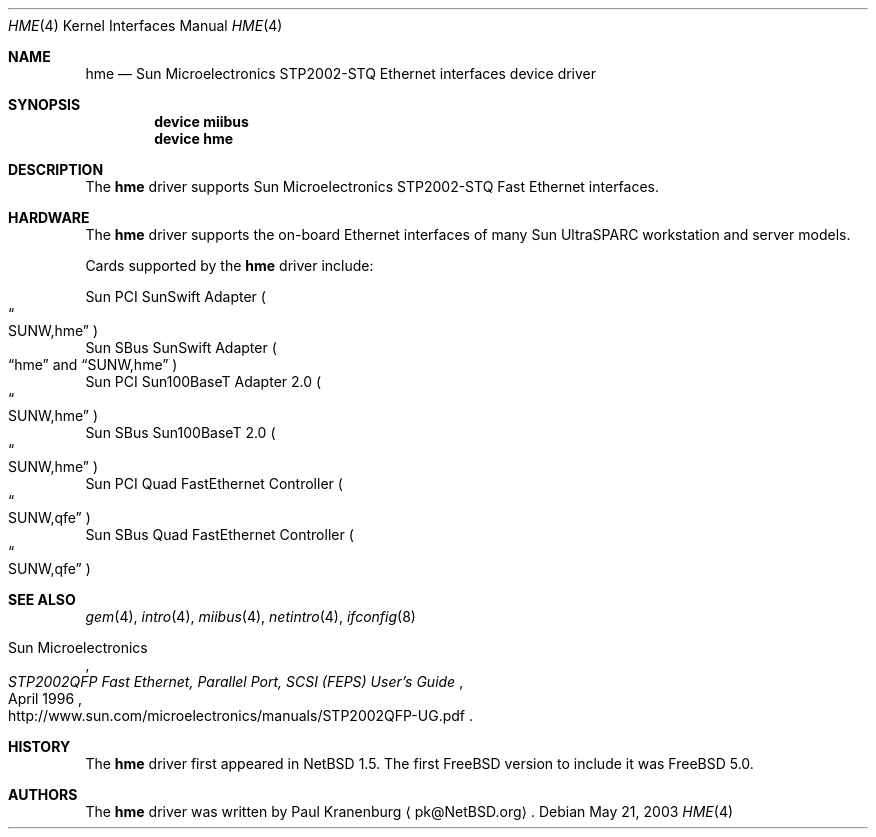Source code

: .\"	$FreeBSD$
.\"	$NetBSD: hme.4,v 1.4 2003/02/14 15:20:18 grant Exp $
.\"
.\" Copyright (c) 2001 The NetBSD Foundation, Inc.
.\" All rights reserved.
.\"
.\" This code is derived from software contributed to The NetBSD Foundation
.\" by Klaus Klein.
.\"
.\" Redistribution and use in source and binary forms, with or without
.\" modification, are permitted provided that the following conditions
.\" are met:
.\" 1. Redistributions of source code must retain the above copyright
.\"    notice, this list of conditions and the following disclaimer.
.\" 2. Redistributions in binary form must reproduce the above copyright
.\"    notice, this list of conditions and the following disclaimer in the
.\"    documentation and/or other materials provided with the distribution.
.\" 3. All advertising materials mentioning features or use of this software
.\"    must display the following acknowledgement:
.\"        This product includes software developed by the NetBSD
.\"        Foundation, Inc. and its contributors.
.\" 4. Neither the name of The NetBSD Foundation nor the names of its
.\"    contributors may be used to endorse or promote products derived
.\"    from this software without specific prior written permission.
.\"
.\" THIS SOFTWARE IS PROVIDED BY THE NETBSD FOUNDATION, INC. AND CONTRIBUTORS
.\" ``AS IS'' AND ANY EXPRESS OR IMPLIED WARRANTIES, INCLUDING, BUT NOT LIMITED
.\" TO, THE IMPLIED WARRANTIES OF MERCHANTABILITY AND FITNESS FOR A PARTICULAR
.\" PURPOSE ARE DISCLAIMED.  IN NO EVENT SHALL THE FOUNDATION OR CONTRIBUTORS
.\" BE LIABLE FOR ANY DIRECT, INDIRECT, INCIDENTAL, SPECIAL, EXEMPLARY, OR
.\" CONSEQUENTIAL DAMAGES (INCLUDING, BUT NOT LIMITED TO, PROCUREMENT OF
.\" SUBSTITUTE GOODS OR SERVICES; LOSS OF USE, DATA, OR PROFITS; OR BUSINESS
.\" INTERRUPTION) HOWEVER CAUSED AND ON ANY THEORY OF LIABILITY, WHETHER IN
.\" CONTRACT, STRICT LIABILITY, OR TORT (INCLUDING NEGLIGENCE OR OTHERWISE)
.\" ARISING IN ANY WAY OUT OF THE USE OF THIS SOFTWARE, EVEN IF ADVISED OF THE
.\" POSSIBILITY OF SUCH DAMAGE.
.\"
.Dd May 21, 2003
.Dt HME 4
.Os
.Sh NAME
.Nm hme
.Nd Sun Microelectronics STP2002-STQ Ethernet interfaces device driver
.Sh SYNOPSIS
.Cd "device miibus"
.Cd "device hme"
.Sh DESCRIPTION
The
.Nm
driver supports Sun Microelectronics STP2002-STQ Fast Ethernet interfaces.
.Sh HARDWARE
The
.Nm
driver supports the on-board Ethernet interfaces of many
Sun
.Tn UltraSPARC
workstation and server models.
.Pp
Cards supported by the
.Nm
driver include:
.Pp
.Bl -item -compact
.It
Sun PCI SunSwift Adapter
.Po Do SUNW,hme Dc Pc
.It
Sun SBus SunSwift Adapter
.Po
.Dq hme
and
.Dq SUNW,hme
.Pc
.It
Sun PCI Sun100BaseT Adapter 2.0
.Po Do SUNW,hme Dc Pc
.It
Sun SBus Sun100BaseT 2.0
.Po Do SUNW,hme Dc Pc
.It
Sun PCI Quad FastEthernet Controller
.Po Do SUNW,qfe Dc Pc
.It
Sun SBus Quad FastEthernet Controller
.Po Do SUNW,qfe Dc Pc
.El
.Sh SEE ALSO
.Xr gem 4 ,
.Xr intro 4 ,
.Xr miibus 4 ,
.Xr netintro 4 ,
.Xr ifconfig 8
.Rs
.%T "STP2002QFP Fast Ethernet, Parallel Port, SCSI (FEPS) User's Guide"
.%D April 1996
.%A Sun Microelectronics
.%O http://www.sun.com/microelectronics/manuals/STP2002QFP-UG.pdf
.Re
.Sh HISTORY
The
.Nm
driver first appeared in
.Nx 1.5 .
The first
.Fx
version to include it was
.Fx 5.0 .
.Sh AUTHORS
The
.Nm
driver was written by
.An Paul Kranenburg
.Aq pk@NetBSD.org .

◇ ◇ ◇ ◇ ◇

EXERCISE REQUIREMENTS
Only lines holding the word "above" are wanted; list them all from the material.

SOLUTION TO THIS EXERCISE
.\" 1. Redistributions of source code must retain the above copyright
.\" 2. Redistributions in binary form must reproduce the above copyright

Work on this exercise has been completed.